一審判決が維持されると、こうした一律徴収のあり方に影響が出る可能性もあるだけに、自治体関係者は判決の行方を注視している。
横浜市では、市内6地区の禁止地区で違反者を見つけた場合、巡回を行う「美化推進員」が2千円の過料を徴収する。
2013年度までに2万1704件の過料処分を出した。県内で同じように過料や罰金を定めている9市町の中で、最も厳しい対応といい、
担当者は「規制の実効性を保つために徴収は必要」と説明する。
だが、一審判決はそうした一律徴収を「不合理」と断じた。
判決は、現状では「路上喫煙禁止地区は極めて限られている」とした上で、禁止地区と知らずに喫煙することは「当然にあり得る」と判断。
条例の目的は「実際に喫煙をさせないこと」で、こうしたケースで過料を徴収しても、違反者は「運が悪かった」と受け止めるにとどまり、「今後の抑止効果は期待できない」と指摘した。
路上喫煙への全国初の罰則付き条例を制定した東京都千代田区は、横浜市と同じく違反者を見つければ一律に2千円の過料を徴収しているだけに、高裁の判断を注視する。
「注意すればやめてくれる喫煙者が大半だろうが、それでは『また吸ってもいい』となってしまう」と話す同区の担当者は、
「条例に違反していると理解してもらうためにも、実際に過料を徴収している」と運用の正当性を主張する。
しかし、横浜市以外に過料や罰則を設けている県内の自治体は、適用する手続きに慎重だ。

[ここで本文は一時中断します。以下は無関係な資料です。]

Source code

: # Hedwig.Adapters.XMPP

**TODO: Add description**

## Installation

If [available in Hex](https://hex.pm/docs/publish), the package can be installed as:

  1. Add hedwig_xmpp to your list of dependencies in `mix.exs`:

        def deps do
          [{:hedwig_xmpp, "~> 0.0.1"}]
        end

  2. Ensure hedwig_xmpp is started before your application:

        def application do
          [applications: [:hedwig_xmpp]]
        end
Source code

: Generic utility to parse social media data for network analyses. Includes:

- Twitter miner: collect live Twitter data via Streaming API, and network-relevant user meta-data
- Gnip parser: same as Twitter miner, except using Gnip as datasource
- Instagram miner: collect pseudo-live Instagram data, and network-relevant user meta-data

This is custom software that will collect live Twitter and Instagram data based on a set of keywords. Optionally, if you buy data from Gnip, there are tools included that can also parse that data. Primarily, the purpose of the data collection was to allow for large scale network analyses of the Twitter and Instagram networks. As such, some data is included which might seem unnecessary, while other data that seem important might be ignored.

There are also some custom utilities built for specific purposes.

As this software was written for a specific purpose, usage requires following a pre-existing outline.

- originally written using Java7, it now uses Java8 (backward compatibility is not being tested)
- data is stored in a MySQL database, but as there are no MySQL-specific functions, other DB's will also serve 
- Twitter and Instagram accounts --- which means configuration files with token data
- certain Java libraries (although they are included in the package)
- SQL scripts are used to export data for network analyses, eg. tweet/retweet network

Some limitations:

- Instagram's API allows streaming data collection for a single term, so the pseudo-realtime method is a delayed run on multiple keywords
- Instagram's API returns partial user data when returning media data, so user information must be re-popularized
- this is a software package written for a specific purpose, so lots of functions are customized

指導に当たる職員がまず口頭で注意し、それでも喫煙をやめなければ過料を徴収したり、罰金を命じるための刑事手続きを取ったりするという。
昨年度までの過料処分総数は川崎市が11件、大和市は3件にとどまる。ほかの6市町では、規定があるものの過料処分や刑事手続きに至ったケースはなかった。
ただ、厳しく過料処分を出す横浜市も、罰則適用に慎重な他の自治体も、禁止地区での路上喫煙がなくならない実態は共通している。
ある自治体の職員は漏らした。「本当は、マナーの向上で路上喫煙がなくなるのが一番なのだが」。